Todo esto, sin ser el último escalón de la exclusión social, pues de serlo, estas conductas se acentúan más.

Uno puede atribuir estas decisiones a la torpeza, irracionalidad o desconocimiento, o algún factor cultural extraño de la sociedad de consumo… Pero, sin embargo, los investigadores no lo ven así”.

Cuando una persona tiene pocos recursos, todo el “ancho de banda” disponible en sus capacidades cognitivas básicamente “se obsesiona con el corto plazo». Toda la energía, todos los esfuerzos se dedican exclusivamente a intentar solucionar el
problema urgente que tiene ante sí, descartando cualquier decisión secundaria que no lo solucione de inmediato. No es que los pobres sean tontos; sencillamente su cerebro se obsesiona con el corto plazo”.
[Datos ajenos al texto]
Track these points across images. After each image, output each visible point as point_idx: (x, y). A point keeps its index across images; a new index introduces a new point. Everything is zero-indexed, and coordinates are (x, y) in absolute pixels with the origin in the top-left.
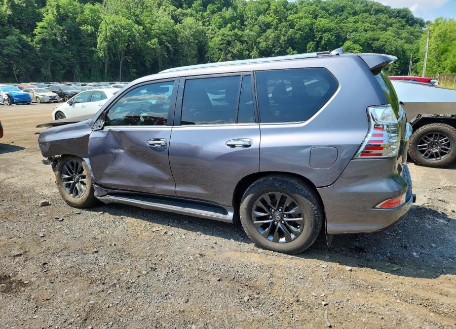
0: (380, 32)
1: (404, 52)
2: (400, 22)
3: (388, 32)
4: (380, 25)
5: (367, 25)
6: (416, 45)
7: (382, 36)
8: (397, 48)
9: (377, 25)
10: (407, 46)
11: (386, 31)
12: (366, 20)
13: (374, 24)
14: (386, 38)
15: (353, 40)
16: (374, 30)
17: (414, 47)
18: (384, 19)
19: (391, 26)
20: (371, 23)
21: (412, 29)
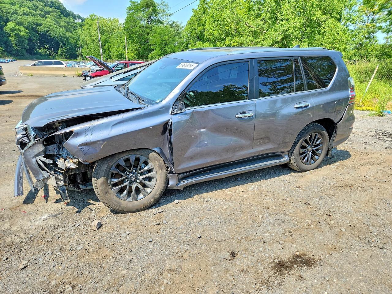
0: (40, 18)
1: (67, 39)
2: (56, 12)
3: (48, 20)
4: (39, 12)
5: (26, 9)
6: (75, 34)
7: (44, 22)
8: (60, 35)
9: (36, 11)
10: (68, 34)
11: (46, 18)
12: (23, 4)
13: (33, 10)
14: (49, 25)
15: (16, 21)
16: (33, 15)
17: (75, 35)
18: (41, 7)
19: (49, 15)
20: (29, 8)
21: (68, 20)
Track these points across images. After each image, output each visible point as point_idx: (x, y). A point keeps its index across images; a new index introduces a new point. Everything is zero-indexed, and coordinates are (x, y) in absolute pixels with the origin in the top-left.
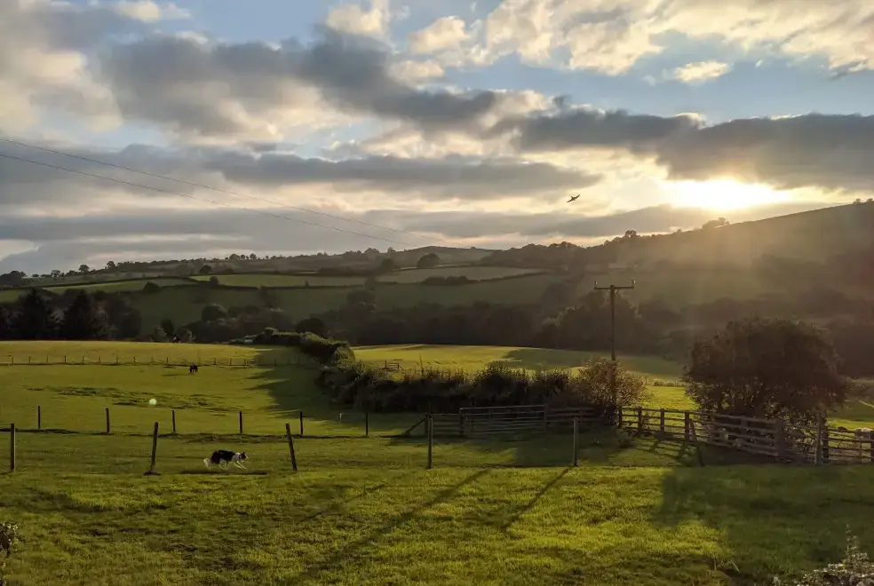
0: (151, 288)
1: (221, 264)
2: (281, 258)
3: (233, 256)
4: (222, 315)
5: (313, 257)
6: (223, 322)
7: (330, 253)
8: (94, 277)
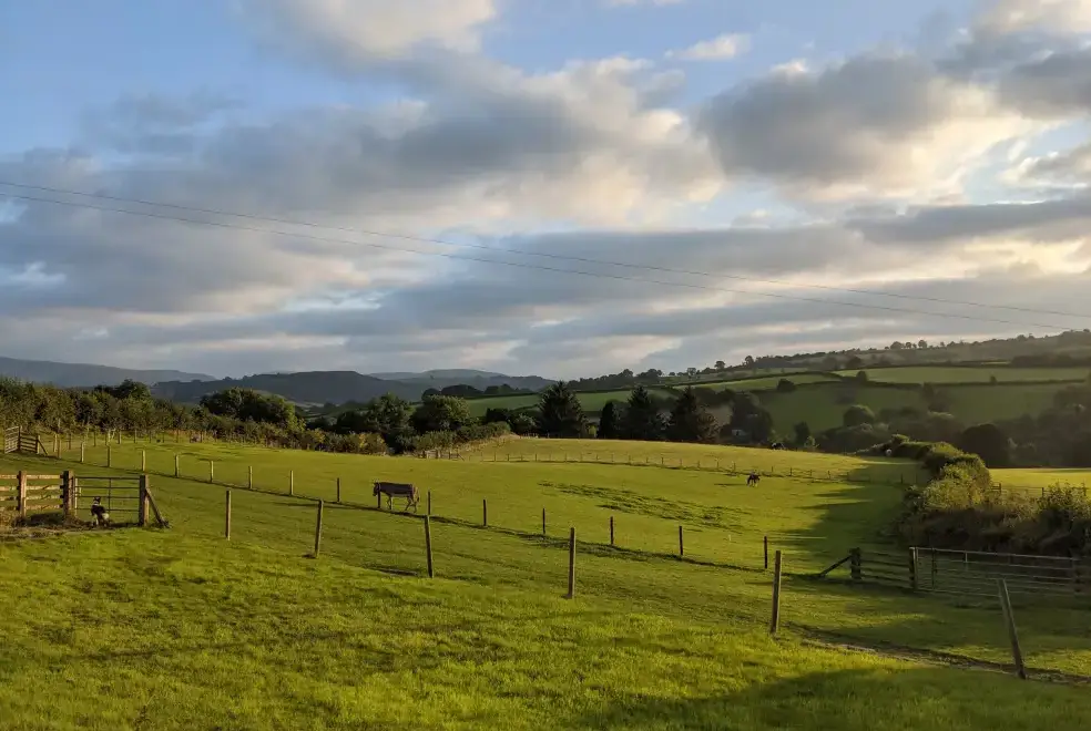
0: (785, 386)
1: (879, 356)
2: (962, 344)
3: (896, 345)
4: (869, 419)
5: (1010, 342)
6: (869, 428)
7: (1038, 335)
8: (729, 374)
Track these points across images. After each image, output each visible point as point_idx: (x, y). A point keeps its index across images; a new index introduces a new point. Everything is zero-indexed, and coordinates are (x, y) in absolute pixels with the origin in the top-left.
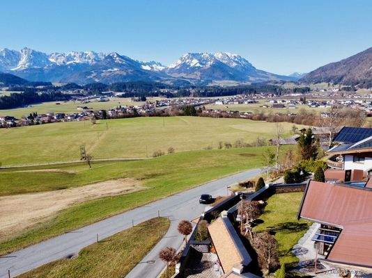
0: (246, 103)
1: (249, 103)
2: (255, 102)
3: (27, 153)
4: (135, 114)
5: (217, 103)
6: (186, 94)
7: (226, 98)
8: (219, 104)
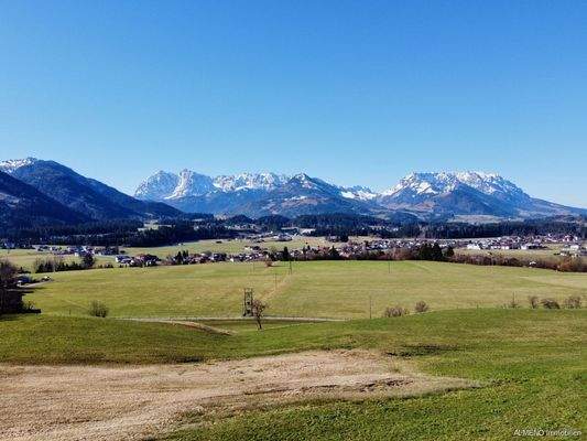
0: (524, 248)
1: (530, 248)
2: (541, 248)
3: (157, 300)
4: (334, 256)
5: (469, 247)
6: (415, 233)
7: (483, 241)
8: (473, 248)
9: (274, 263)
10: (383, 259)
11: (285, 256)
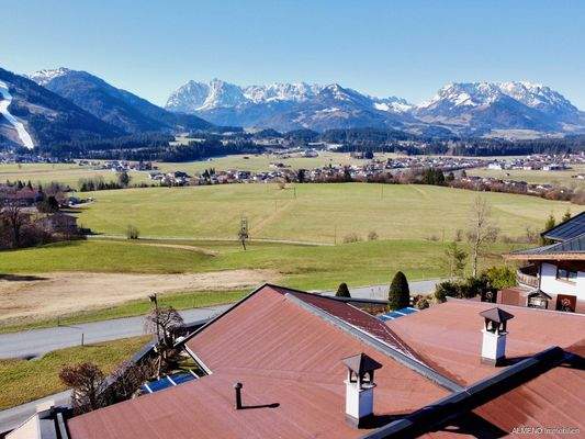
0: (546, 169)
1: (553, 168)
2: (565, 168)
4: (347, 177)
5: (491, 166)
6: (440, 150)
7: (510, 160)
8: (494, 169)
9: (287, 185)
10: (391, 183)
11: (301, 177)
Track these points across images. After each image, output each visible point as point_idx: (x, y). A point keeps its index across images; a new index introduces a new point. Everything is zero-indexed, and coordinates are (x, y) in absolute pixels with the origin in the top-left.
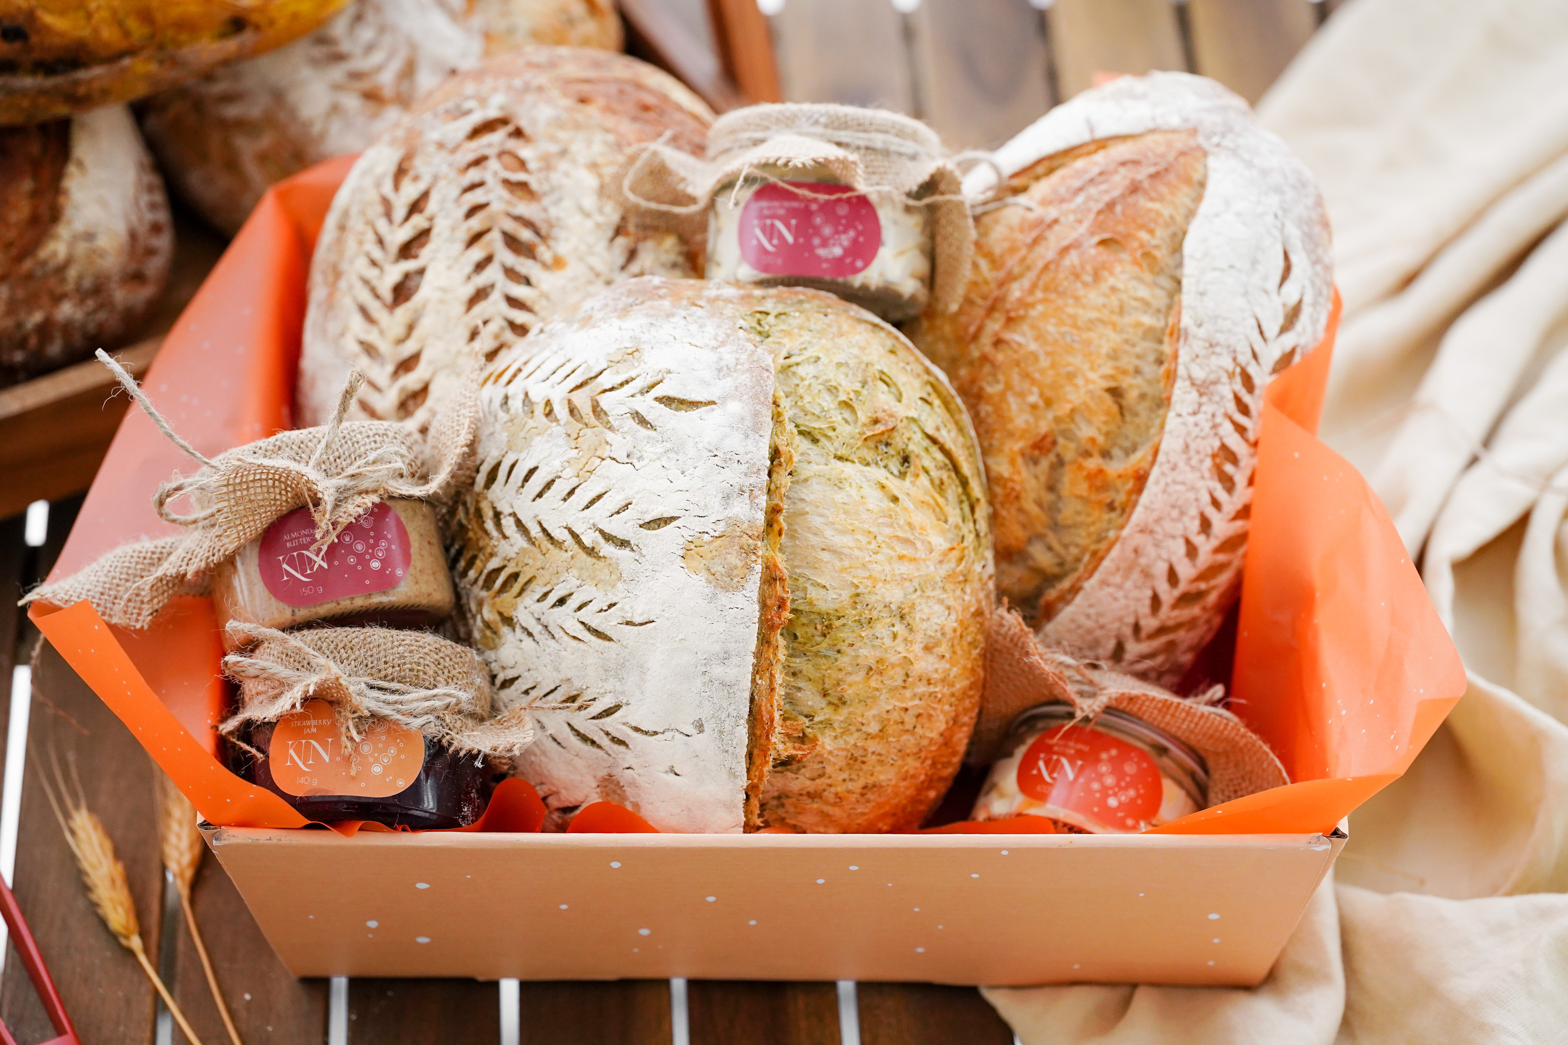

Por eso, entre otras cosas, son víctimas de la crítica fácil y de los procedimientos.

El estudio realizado por Sedil y Edgar, muestra que el tener una economía precaria inquieta al que la sufre, lo que a la larga le hace consumir tanta energía mental que reduce sus recursos para desarrollar su capacidad cognitiva en otras áreas de su vida.

Según los investigadores, dicha tensión mental podría estar costando a las personas pobres hasta 13 puntos de su cociente intelectual (CI), lo que provoca que sean propensos a cometer más errores sistemáticamente.

Es decir, si la media está entre 95 y 105 de CI y el límite mínimo 80-85… ese dicho de que «la necesidad es la madre de la virtud» queda científicamente invalidado en condiciones precarias.

Cuando las personas pasan por episodios de precariedad no se les puede exigir lo mismo que a las que no. Y, como es el caso de las personas que viven la pobreza desde la cuna, si no se las entiende y atiende a tiempo, el problema se agranda de tal forma que los daños cognitivos pueden generar la “discapacidad social” crónica.